The opening moves had been a little weak, it was true, but Touya-san had expected an opponent not far below the 20-kyu ratings, if that. His attacks had been nearly flawless, elegant and completely without excess, and he had layered several nasty traps into his stones, but in the end Sai’s experience had drawn a resignation shortly before yose.
Shifting her bag on her shoulder, Akari walked towards the board to check her place. The few pros present were huddled near the wall, buzzing softly until they heard her footfall and fell silent.
Slightly suspicious, she scanned the papers for her name, finding it quickly and checking the number.
She blinked, and looked again.
Fujisaki Akari v. Touya Akira: Goban 2 Win by Forfeit
~ / / / ~
“Akari?”
Sai was hovering, his drooping sleeves perfectly still in the autumn wind.
“I didn’t mean to snap at you, honest, I didn’t.”
There were leaves skittering across the pavement, chasing each other around lampposts and the feet of pedestrians. They couldn’t touch Sai – nothing could, any more.
“I’ll – let you play the next game?” He was obviously reluctant, biting back immediately with “But you have to promise to let me take over if anything happens, Ogata-san is a worthy opponent and we’re so close to Honinbou now, one mistake could be -”
People were gathering, muttering and clustering around.

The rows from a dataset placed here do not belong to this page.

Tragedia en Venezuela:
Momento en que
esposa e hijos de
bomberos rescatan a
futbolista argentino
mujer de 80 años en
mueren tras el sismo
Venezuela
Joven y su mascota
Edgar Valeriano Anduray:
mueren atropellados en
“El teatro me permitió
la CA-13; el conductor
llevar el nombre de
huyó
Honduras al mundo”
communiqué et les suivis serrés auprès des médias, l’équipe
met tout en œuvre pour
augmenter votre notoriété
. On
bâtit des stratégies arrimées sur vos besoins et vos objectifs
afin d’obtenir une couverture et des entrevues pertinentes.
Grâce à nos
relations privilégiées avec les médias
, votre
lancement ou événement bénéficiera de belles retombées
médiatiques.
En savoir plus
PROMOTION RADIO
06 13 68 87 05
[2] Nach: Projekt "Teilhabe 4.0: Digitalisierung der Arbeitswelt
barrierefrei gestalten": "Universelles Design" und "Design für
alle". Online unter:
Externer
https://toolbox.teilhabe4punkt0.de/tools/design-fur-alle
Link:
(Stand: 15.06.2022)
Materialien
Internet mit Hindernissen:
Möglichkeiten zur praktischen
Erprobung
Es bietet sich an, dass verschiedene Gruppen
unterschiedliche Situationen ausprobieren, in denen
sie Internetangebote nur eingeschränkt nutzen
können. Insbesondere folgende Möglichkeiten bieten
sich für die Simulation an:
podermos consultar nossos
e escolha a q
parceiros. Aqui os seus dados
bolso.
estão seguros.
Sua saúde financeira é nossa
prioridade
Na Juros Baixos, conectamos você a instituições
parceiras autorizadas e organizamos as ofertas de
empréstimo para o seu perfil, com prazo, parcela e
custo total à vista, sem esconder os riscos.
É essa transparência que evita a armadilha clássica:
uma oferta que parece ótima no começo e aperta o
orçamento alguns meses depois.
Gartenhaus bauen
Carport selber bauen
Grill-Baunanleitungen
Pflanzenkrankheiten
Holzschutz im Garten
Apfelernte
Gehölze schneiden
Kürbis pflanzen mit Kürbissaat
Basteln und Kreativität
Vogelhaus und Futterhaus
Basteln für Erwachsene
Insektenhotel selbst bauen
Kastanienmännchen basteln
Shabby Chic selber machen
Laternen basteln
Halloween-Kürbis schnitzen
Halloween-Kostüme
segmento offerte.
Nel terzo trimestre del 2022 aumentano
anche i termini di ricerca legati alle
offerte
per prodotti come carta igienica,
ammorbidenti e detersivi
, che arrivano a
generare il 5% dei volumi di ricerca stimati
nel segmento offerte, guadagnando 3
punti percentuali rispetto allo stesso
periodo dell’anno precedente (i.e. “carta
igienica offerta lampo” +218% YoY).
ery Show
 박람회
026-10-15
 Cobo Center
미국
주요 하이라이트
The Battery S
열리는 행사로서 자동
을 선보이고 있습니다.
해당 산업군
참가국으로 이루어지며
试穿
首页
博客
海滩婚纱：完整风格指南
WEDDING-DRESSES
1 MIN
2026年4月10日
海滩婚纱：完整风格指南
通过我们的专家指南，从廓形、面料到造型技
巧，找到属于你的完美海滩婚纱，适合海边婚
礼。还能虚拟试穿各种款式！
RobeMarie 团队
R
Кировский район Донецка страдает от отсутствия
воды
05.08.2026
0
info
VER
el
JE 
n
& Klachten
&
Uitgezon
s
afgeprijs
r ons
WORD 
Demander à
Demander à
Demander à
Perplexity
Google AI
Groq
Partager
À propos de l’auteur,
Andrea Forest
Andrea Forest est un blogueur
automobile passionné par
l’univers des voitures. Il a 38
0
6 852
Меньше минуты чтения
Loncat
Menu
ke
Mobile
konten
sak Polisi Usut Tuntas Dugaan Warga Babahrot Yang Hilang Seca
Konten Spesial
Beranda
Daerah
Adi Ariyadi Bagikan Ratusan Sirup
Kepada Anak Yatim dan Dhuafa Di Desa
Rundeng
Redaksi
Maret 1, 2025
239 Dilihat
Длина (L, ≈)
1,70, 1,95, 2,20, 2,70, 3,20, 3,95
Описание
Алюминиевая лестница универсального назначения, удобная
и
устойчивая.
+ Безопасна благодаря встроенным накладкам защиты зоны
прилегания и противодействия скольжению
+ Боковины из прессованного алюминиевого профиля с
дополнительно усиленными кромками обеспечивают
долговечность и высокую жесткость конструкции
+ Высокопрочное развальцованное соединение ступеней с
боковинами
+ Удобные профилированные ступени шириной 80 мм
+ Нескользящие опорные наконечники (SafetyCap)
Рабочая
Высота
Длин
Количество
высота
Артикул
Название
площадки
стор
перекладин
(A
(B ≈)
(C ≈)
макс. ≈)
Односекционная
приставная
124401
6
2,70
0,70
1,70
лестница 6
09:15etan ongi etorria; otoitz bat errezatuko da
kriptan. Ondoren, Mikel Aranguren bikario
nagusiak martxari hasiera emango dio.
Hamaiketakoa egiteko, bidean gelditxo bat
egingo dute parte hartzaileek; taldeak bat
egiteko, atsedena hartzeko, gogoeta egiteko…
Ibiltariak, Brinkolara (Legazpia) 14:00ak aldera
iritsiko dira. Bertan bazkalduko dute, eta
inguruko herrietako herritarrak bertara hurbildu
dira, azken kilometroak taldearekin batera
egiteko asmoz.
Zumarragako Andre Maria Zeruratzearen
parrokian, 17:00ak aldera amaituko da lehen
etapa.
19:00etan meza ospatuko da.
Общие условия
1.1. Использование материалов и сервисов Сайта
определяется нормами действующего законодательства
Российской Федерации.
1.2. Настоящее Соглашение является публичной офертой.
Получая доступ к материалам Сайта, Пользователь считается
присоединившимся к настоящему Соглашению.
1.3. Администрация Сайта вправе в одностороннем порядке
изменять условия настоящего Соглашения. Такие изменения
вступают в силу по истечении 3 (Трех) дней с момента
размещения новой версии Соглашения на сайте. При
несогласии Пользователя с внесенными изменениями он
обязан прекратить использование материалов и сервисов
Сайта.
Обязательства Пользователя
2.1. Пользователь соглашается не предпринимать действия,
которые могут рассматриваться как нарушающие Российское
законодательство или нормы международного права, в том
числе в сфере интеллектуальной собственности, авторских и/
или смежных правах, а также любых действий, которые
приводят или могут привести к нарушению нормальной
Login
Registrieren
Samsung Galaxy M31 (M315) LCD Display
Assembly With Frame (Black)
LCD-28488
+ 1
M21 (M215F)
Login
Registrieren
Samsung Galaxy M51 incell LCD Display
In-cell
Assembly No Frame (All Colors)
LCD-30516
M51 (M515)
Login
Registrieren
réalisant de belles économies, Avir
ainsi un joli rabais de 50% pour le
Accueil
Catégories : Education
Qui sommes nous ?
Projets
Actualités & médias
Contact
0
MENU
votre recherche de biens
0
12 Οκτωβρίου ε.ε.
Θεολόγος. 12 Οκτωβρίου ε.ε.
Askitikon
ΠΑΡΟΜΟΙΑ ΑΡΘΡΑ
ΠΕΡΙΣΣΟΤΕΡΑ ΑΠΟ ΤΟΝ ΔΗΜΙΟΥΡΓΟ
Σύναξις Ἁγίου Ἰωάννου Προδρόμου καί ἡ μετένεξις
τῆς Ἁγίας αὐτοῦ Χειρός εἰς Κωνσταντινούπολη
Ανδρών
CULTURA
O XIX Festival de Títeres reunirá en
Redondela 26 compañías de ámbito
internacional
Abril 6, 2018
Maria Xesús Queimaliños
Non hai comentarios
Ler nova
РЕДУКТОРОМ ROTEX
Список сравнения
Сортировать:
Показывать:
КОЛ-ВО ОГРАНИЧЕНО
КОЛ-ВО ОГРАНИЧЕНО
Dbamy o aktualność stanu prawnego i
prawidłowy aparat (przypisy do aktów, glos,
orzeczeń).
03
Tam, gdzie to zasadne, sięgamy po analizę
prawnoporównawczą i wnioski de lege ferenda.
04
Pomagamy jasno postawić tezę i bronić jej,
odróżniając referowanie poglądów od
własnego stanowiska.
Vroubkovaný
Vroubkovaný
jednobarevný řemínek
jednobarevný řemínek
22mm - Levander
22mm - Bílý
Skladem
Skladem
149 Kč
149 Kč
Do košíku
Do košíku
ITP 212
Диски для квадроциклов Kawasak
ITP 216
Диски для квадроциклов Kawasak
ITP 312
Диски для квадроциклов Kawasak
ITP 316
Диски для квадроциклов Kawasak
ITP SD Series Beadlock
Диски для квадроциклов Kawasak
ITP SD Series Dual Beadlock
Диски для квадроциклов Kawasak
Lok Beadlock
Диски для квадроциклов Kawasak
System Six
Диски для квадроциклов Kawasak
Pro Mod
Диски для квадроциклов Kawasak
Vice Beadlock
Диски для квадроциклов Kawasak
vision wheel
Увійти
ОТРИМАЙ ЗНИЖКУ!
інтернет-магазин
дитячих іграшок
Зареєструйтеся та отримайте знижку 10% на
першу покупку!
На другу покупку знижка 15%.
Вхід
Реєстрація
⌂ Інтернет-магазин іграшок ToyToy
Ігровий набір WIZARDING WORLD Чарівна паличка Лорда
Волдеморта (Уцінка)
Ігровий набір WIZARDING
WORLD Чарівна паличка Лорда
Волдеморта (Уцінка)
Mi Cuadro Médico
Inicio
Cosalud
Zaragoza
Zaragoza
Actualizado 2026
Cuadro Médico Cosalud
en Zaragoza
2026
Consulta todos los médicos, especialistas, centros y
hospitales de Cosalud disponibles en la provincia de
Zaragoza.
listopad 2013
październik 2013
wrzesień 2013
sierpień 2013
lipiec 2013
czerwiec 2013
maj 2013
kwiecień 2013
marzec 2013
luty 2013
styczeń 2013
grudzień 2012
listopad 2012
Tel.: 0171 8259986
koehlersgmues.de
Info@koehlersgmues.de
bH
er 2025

Sai didn’t move, ignoring the commotion. Only one person mattered to him, outside of the goban.
“No. That’s not fair, is it? There’s no fun in a game that isn’t yours alone.” He sighed, “I promise, Akari. The next game is yours. No matter what.”
Someone had a mobile phone in their hand, dialling furiously. A man stepped out of his car, gesticulating and panicked. Sai was oblivious.
“Just, Akari?” He moved, finally, crouching to the curb. There was still a gap between his sandaled feet and the sticky road-surface. “Akari, why won’t you get up?”